■ EXERCISE BRIEF ■
Your answer should consist of the lines below that hold the word "tabular".

TASK MATERIAL below:

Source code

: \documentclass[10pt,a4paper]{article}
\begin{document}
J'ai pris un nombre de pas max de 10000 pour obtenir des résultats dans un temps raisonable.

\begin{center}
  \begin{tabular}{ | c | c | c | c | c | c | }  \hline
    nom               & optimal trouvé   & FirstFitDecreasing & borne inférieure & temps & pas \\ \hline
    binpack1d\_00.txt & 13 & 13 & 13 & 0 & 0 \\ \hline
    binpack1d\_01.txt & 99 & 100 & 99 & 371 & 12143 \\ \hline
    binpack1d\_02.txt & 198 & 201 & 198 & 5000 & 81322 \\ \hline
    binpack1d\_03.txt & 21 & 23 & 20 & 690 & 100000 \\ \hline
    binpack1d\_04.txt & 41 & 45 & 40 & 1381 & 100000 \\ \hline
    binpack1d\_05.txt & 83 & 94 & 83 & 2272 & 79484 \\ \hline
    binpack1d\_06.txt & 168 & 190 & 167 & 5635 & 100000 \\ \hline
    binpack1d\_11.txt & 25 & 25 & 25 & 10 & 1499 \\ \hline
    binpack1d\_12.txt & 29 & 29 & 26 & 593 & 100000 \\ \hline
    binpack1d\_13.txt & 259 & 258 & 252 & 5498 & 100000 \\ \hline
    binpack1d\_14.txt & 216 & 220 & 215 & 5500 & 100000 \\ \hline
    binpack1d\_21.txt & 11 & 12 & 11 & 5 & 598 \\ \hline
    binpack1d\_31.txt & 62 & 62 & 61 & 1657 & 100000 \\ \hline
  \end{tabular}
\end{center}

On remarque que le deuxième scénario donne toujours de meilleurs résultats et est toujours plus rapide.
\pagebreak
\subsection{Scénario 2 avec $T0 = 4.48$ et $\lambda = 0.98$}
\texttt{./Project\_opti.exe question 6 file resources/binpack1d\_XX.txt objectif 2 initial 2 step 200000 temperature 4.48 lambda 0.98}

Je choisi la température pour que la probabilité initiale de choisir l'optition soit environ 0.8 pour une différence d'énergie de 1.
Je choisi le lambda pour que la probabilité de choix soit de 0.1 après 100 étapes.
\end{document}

End of TASK MATERIAL.
TASK MATERIAL below:

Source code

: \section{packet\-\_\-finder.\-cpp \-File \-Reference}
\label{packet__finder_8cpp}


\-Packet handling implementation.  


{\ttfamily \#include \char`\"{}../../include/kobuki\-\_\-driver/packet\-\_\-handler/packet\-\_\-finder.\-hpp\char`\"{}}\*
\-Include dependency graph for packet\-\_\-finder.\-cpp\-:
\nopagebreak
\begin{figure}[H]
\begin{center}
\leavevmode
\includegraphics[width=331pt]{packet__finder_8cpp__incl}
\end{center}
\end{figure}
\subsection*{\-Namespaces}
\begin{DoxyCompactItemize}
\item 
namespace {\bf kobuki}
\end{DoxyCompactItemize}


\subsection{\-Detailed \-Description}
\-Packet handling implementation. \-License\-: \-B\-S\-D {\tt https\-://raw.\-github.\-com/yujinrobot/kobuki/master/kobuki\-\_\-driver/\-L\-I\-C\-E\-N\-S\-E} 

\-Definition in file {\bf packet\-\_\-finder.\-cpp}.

End of TASK MATERIAL.
TASK MATERIAL below:

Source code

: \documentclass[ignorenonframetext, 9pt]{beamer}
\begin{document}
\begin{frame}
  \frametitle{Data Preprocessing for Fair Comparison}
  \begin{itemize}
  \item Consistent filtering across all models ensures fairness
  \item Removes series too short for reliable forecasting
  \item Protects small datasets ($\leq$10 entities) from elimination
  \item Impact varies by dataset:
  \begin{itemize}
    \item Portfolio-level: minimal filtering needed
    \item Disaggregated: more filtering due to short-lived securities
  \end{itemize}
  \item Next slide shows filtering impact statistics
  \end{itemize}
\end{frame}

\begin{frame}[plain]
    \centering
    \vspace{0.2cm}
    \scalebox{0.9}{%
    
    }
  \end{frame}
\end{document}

End of TASK MATERIAL.

■ EXERCISE RESPONSE ■
  \begin{tabular}{ | c | c | c | c | c | c | }  \hline
  \end{tabular}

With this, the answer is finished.